Hace 50 años un hombre ganó el Dakar americano con su perro como copiloto. Hoy es recordado como un mito de las motos
En el desierto californiano de los años ’60 y ’70 había motos, polvo, gasolina y una leyenda de cuatro patas llamada Kookie. Un perro mestizo que acabó disputando más de 300 carreras sobre el depósito de la moto de su dueño, John McCown.
Y no hablamos de exhibiciones: eran pruebas reales, en las que la extraña pareja cruzaba dunas y rocas compitiendo contra pilotos de carne y hueso.
Este perro era capaz de estabilizarse sobre la moto al compás de su dueño
John y Kookie se convirtieron en inseparables. El piloto improvisó una pequeña alfombra sobre el tanque de la moto, y allí se acomodaba el animal antes de salir a cada carrera.
Lo increíble de esta historia es que Kookie no solo iba de paquete: aprendió a reaccionar al terreno. Si el trazado se volvía blando, se ponía en pie; si se acercaban baches, echaba el cuerpo atrás. McCown llegó a decir que, en más de una ocasión, el perro le avisaba antes de que él mismo sintiera el cambio de superficie.
El carisma de Kookie traspasó las fronteras del motocross de desierto. Apareció en el documental de culto ‘On Any Sunday’ y fue retratado en revistas especializadas, hasta convertirse en un icono. En una época donde los pilotos eran pioneros de la aventura off-road, ver a un perro compitiendo como copiloto realzaba la imagen de libertad y camaradería que definía a aquel mundo.

Pero, ¿qué sentido tenía arriesgar así? Es la pregunta que muchos se hacían (y hacen). Muchos lo veían como una locura. John lo justificaba con una mezcla de pasión y necesidad. En los setenta las carreras de desierto eran duras, y él quería a su compañero a su lado, sin dejarlo en casa. Kookie no era un truco publicitario, era parte de la familia, y en cierto modo, parte de la moto. Ambos se adaptaron al peligro como algo natural.
El legado de Kookie sigue vivo. En 2021, él y McCown fueron incluidos en el Hot Shoe Hall of Fame, homenajeando no solo sus resultados en pista, sino también esa imagen imposible: un perro con las orejas al viento, encaramado a una moto de carreras, atravesando aullidos de motor y polvo del desierto.
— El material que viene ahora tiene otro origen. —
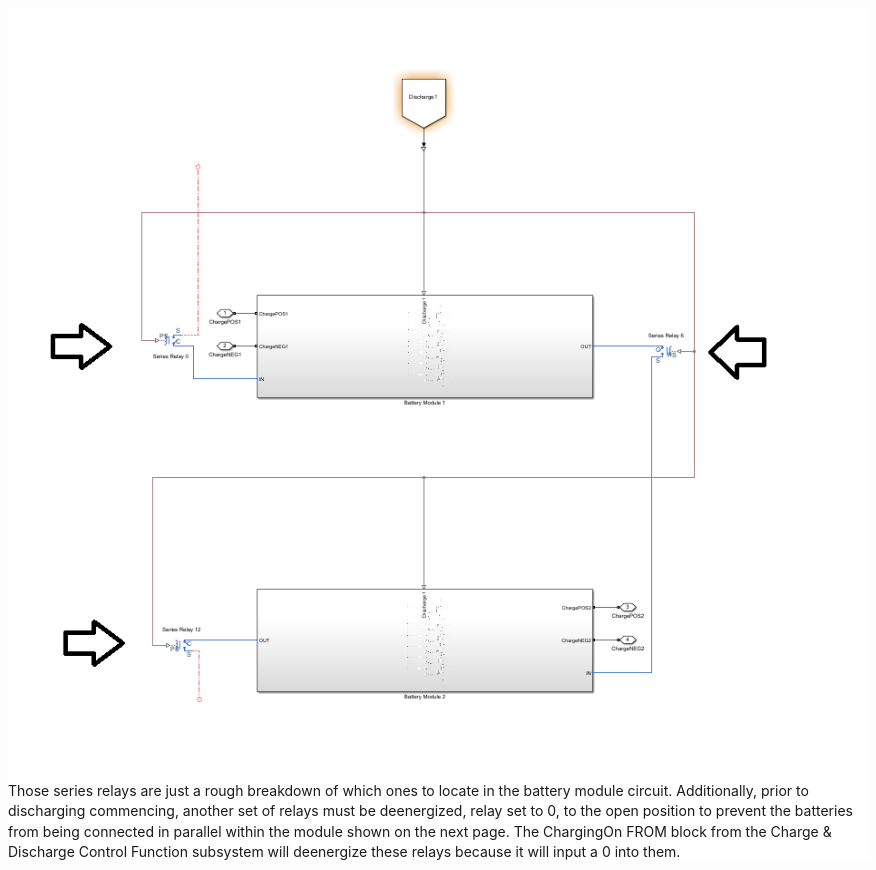 <img src="images/ModuleIsolation.png"> 

Those series relays are just a rough breakdown of which ones to locate in the battery module circuit. Additionally, prior to discharging commencing, another set of relays must be deenergized, relay set to 0, to the open position to prevent the batteries from being connected in parallel within the module shown on the next page. The ChargingOn FROM block from the Charge & Discharge Control Function subsystem will deenergize these relays because it will input a 0 into them.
Incluso existe un libro infantil que narra su historia, prueba de que su mito ha pasado a varias generaciones.

Hoy, en una época donde las carreras se miden por telemetría y reglamentos, cuesta imaginar algo tan espontáneo como un perro convertido en copiloto de facto. Pero Kookie existió, corrió y ganó su lugar en la historia del motociclismo. Un recordatorio de que, a veces, las leyendas nacen de la complicidad más simple: la de un hombre, su moto y un perro que decidió que el desierto también era suyo.